ROUTINE LOAD 消费kafka数据 内层json的时间字段如何解析出来

Viewed 17

doris版本:3.0.8
建表语句:
CREATE TABLE IF NOT EXISTS k8s_events_log1
(

event_timestamp DATETIME,
event_value TEXT,
first_timestamp DATETIME,
last_timestamp DATETIME,
creation_timestamp DATETIME

)
DUPLICATE KEY(event_timestamp )
PARTITION BY RANGE(event_timestamp)()
DISTRIBUTED BY HASH(creation_timestamp) BUCKETS 10
PROPERTIES (
"replication_num" = "1",
"storage_medium" = "SSD",
"dynamic_partition.enable" = "true",
"dynamic_partition.time_unit" = "DAY",
"dynamic_partition.start" = "-30",
"dynamic_partition.end" = "3",
"dynamic_partition.prefix" = "p",
"dynamic_partition.buckets" = "10",
"dynamic_partition.replication_allocation" = "tag.location.default: 3"
);
ROUTINE LOAD任务:
CREATE ROUTINE LOAD k8s_events_kafka_load1 ON k8s_events_log1
COLUMNS(
event_value,
event_timestamp,
first_timestamp ,
last_timestamp = json_extract(event_value, '$.last_timestamp'),
creation_timestamp = json_extract(event_value, '$.metadata.creationTimestamp')
)
PROPERTIES
(
"format" = "json",
"jsonpaths" = "[
"$.EventValue",
"$.EventTimestamp",
"$.event_value.firstTimestamp",
"$.event_value.lastTimestamp"
]",
"desired_concurrent_number" = "10",
"max_batch_interval" = "3",
"max_batch_rows" = "1000000",
"max_batch_size" = "500000000",
"max_error_number" = "10000"
)
FROM KAFKA
(
"kafka_broker_list" = "xxxx:9092,exxxx:9092,xxxx:9092",
"kafka_topic" = "k8s-cluster-event-log",
"property.group.id" = "doris_k8s_events_consumer1",
"property.fetch.message.max.bytes" = "20971520",
"property.max.partition.fetch.bytes" = "20971520",
"property.fetch.max.bytes" = "104857600",
"property.max.poll.records" = "50000",
"property.session.timeout.ms" = "60000",
"property.heartbeat.interval.ms" = "20000",
"property.auto.offset.reset" = "earliest"
);

kafka中的数据示例

{
    "EventValue": "{\n \"metadata\": {  \"creationTimestamp\": \"2025-11-25T13:32:10Z\"\n }\n \"firstTimestamp\": \"2025-11-25T13:32:10Z\",\n \"lastTimestamp\": \"2025-12-01T11:15:30Z\"}",
    "EventTimestamp": "2025-12-01T11:15:30Z"
}

load后数据示例
first_timestamp last_timestamp creation_timestamp 三个内层json的时间字段数据无法解析,
event_timestamp 时间正常
image.png

2 Answers

image.png

这个json 看着有问题,EventValue的values 是一个string 串,没办法用。
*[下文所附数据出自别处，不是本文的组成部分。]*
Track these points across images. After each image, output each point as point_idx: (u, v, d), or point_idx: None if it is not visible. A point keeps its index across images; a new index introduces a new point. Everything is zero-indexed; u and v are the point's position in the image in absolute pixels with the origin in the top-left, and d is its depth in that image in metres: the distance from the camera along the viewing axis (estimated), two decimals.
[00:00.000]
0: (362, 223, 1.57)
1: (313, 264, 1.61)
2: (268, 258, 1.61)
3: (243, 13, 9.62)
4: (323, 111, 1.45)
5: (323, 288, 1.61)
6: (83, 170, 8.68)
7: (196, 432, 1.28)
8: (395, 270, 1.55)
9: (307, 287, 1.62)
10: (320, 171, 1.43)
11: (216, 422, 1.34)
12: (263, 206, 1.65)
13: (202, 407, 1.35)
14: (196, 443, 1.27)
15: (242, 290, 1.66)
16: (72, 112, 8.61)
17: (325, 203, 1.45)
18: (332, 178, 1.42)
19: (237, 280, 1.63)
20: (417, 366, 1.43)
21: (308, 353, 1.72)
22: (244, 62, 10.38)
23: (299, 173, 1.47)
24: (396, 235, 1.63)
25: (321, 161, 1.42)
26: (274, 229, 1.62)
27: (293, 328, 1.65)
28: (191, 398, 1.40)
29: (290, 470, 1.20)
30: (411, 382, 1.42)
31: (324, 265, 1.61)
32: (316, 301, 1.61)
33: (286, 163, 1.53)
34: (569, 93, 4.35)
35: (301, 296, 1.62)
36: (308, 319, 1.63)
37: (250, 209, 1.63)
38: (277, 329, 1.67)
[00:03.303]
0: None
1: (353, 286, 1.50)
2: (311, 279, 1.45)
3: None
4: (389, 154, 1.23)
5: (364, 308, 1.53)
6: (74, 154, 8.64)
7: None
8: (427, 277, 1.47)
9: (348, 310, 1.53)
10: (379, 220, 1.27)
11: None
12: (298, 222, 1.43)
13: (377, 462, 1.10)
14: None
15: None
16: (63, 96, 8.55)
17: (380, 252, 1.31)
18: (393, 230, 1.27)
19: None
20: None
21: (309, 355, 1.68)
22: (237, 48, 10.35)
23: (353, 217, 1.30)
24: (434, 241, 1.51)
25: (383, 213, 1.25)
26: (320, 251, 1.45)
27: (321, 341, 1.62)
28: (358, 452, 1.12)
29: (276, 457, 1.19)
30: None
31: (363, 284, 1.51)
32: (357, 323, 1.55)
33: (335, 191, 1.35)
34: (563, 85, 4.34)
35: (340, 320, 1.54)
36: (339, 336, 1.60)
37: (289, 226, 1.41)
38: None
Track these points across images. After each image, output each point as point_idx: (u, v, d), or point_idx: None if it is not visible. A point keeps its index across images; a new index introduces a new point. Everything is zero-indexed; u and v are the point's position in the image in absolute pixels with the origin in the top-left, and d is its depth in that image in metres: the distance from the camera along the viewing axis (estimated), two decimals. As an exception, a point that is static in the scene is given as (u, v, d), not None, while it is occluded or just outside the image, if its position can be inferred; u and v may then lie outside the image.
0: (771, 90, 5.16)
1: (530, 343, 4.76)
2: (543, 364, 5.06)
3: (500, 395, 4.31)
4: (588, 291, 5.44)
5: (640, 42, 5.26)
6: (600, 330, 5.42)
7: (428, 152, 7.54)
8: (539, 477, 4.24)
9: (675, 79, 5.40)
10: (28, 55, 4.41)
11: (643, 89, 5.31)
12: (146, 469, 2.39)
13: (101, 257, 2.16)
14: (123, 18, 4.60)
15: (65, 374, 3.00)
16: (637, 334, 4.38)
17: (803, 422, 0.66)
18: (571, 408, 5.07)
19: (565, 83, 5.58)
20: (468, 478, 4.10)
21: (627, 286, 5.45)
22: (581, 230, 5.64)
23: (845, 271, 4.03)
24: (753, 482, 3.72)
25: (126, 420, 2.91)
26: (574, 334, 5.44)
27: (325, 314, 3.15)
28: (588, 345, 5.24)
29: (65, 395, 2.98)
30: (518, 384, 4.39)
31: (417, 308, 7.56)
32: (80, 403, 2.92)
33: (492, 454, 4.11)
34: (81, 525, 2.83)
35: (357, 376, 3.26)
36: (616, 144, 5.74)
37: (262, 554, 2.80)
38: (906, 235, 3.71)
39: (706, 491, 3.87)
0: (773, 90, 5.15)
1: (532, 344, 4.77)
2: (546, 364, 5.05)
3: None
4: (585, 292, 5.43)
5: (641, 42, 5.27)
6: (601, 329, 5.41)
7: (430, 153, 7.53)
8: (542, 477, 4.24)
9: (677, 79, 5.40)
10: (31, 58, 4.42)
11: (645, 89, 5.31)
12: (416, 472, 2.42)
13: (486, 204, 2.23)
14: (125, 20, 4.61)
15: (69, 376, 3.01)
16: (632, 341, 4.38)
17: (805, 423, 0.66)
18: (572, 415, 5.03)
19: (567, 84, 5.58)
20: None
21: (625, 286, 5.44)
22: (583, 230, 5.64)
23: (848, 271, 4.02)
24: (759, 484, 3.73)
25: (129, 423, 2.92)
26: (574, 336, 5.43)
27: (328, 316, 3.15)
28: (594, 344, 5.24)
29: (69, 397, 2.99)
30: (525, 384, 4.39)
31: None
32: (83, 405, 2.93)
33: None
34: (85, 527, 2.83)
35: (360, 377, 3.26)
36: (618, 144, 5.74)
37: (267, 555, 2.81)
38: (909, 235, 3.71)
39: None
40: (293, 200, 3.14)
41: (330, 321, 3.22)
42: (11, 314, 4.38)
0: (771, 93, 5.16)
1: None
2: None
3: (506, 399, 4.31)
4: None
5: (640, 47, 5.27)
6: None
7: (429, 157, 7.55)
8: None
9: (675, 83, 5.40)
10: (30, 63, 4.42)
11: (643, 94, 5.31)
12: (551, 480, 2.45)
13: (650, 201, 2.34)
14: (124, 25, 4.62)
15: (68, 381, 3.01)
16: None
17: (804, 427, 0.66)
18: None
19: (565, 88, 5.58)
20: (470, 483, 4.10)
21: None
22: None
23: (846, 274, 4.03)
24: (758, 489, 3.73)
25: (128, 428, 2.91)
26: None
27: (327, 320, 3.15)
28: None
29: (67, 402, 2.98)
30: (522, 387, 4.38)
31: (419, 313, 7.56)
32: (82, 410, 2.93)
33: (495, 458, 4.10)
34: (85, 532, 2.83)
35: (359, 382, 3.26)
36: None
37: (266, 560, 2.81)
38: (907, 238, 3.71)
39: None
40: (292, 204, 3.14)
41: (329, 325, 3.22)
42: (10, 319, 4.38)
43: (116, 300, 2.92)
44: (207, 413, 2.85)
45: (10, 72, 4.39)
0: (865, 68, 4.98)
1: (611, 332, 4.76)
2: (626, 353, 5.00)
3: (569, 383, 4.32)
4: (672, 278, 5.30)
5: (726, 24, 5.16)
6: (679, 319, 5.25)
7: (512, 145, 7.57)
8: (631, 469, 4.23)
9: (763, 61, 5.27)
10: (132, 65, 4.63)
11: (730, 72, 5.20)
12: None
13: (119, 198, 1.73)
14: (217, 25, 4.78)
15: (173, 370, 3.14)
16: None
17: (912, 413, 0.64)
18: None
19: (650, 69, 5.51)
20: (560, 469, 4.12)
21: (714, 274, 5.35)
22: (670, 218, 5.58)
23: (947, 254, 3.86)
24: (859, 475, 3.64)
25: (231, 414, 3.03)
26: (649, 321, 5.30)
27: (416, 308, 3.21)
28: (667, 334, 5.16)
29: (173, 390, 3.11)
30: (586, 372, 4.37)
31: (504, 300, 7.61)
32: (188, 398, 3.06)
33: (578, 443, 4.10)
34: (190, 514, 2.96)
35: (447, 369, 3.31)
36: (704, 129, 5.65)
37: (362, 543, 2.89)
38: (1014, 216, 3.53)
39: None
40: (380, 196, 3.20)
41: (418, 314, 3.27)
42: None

jsonpath的两层穿透

原始数据的json做了下精简,我去掉很多内层很多的其他字段,
doris表中的event_value可以被解析如下(去掉了一些无关字段)
{
"metadata": {
"resourceVersion": "810559006",
"creationTimestamp": "2025-12-05T16:32:05Z"
},
"reason": "NodeNotSchedulable",
"firstTimestamp": "2024-12-05T14:26:06Z",
"lastTimestamp": "2025-12-10T01:40:10Z",
"count": 321,
"type": "Normal",
"eventTime": null
}
我在doris表中加了两个字段,验证了下EventValue的values应该是能被jsonpath解析的
count BIGINT,
type VARCHAR(20)
在ROUTINE LOAD中加了字符串和int类型的转化
count = json_extract(event_value, '$.count'),
type = json_extract(event_value, '$.type')
image.png
目前看doris表中count和type 是可以被解析出来的?
看起来只有时间字段没有解析出来